__Action item__
What lines in the listing include "Cape"? Return a copy of each.

__Information supplied__

+++

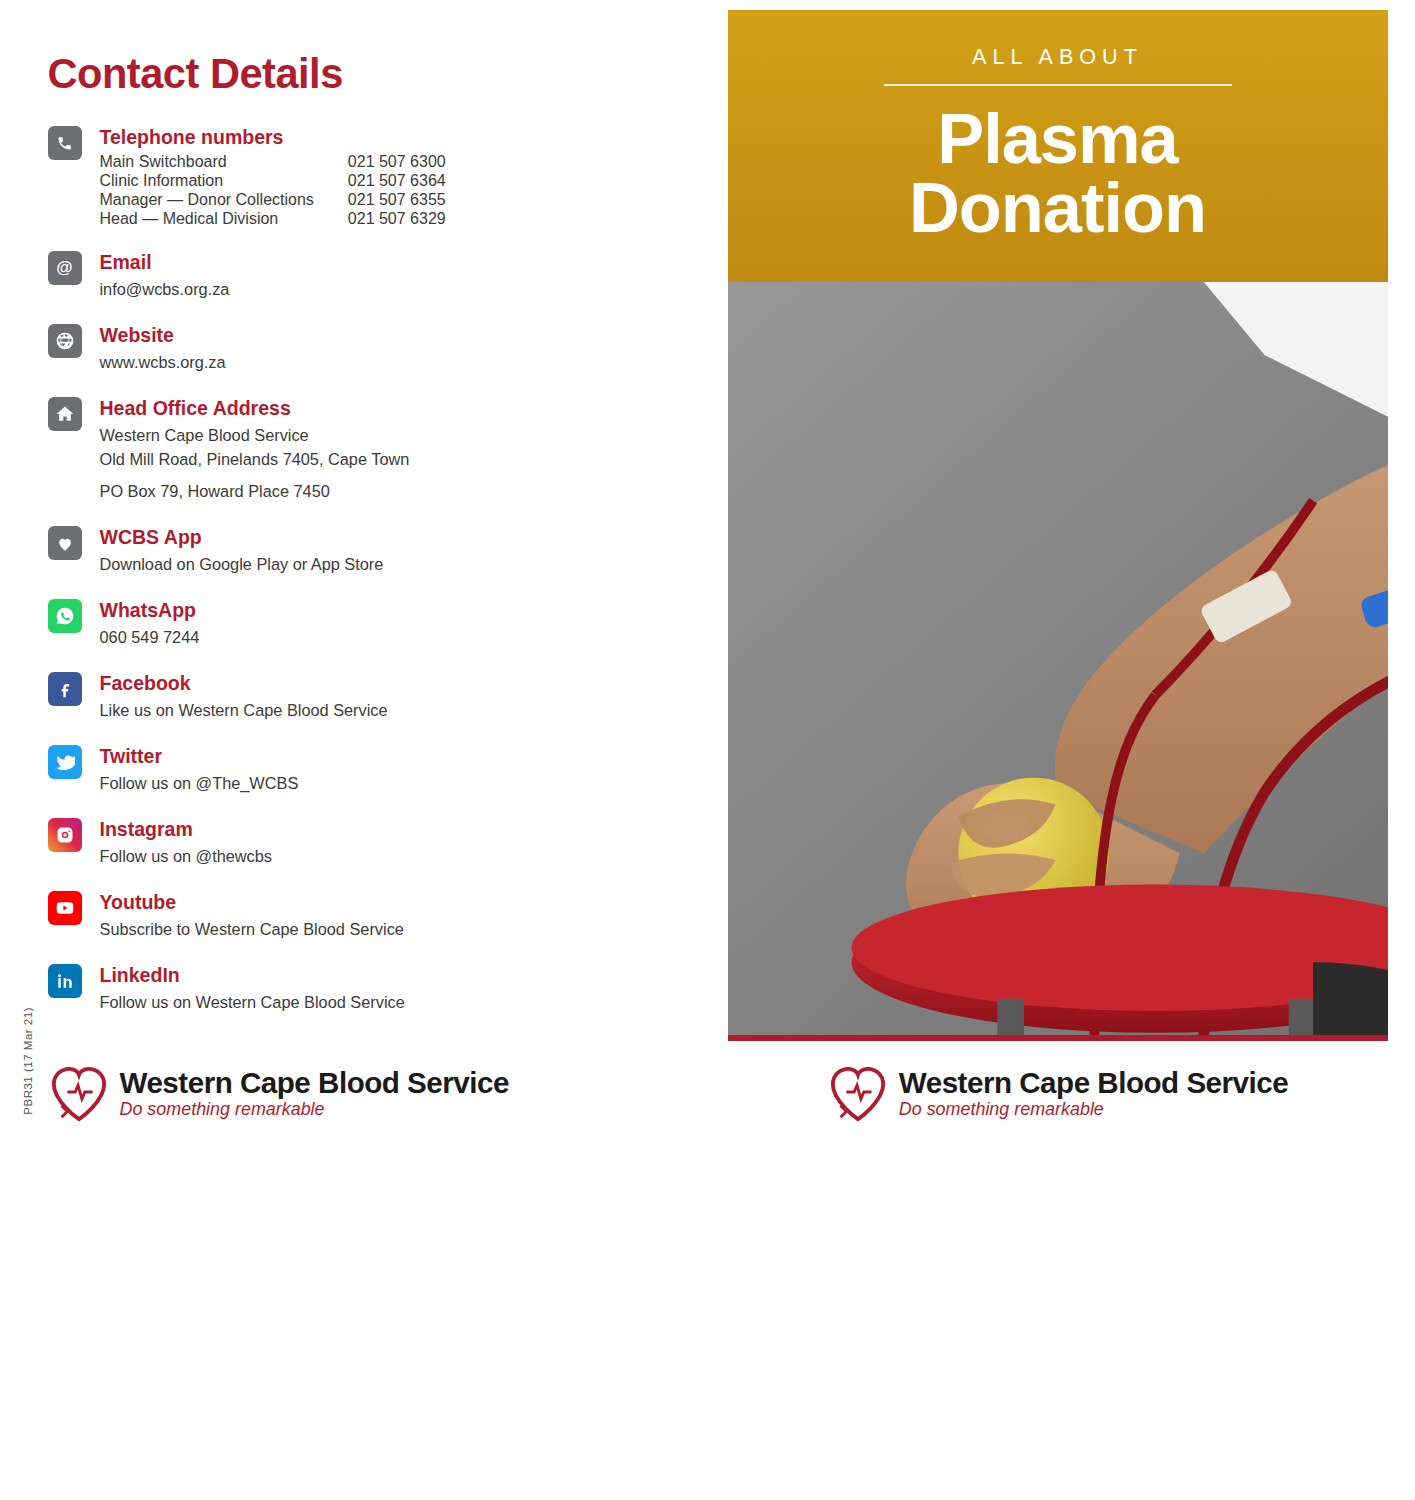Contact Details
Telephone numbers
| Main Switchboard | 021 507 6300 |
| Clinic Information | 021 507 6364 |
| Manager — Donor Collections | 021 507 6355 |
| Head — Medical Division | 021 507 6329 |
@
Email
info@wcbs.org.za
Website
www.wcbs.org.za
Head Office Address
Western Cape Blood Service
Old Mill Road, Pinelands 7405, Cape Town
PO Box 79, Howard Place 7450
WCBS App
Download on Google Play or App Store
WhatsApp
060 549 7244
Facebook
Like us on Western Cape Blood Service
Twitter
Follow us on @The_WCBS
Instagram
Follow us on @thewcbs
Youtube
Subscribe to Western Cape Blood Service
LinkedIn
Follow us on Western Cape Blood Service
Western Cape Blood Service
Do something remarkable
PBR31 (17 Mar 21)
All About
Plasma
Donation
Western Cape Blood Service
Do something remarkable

+++

__Written answer__
Western Cape Blood Service
Old Mill Road, Pinelands 7405, Cape Town
Like us on Western Cape Blood Service
Subscribe to Western Cape Blood Service
Follow us on Western Cape Blood Service
Western Cape Blood Service
Western Cape Blood Service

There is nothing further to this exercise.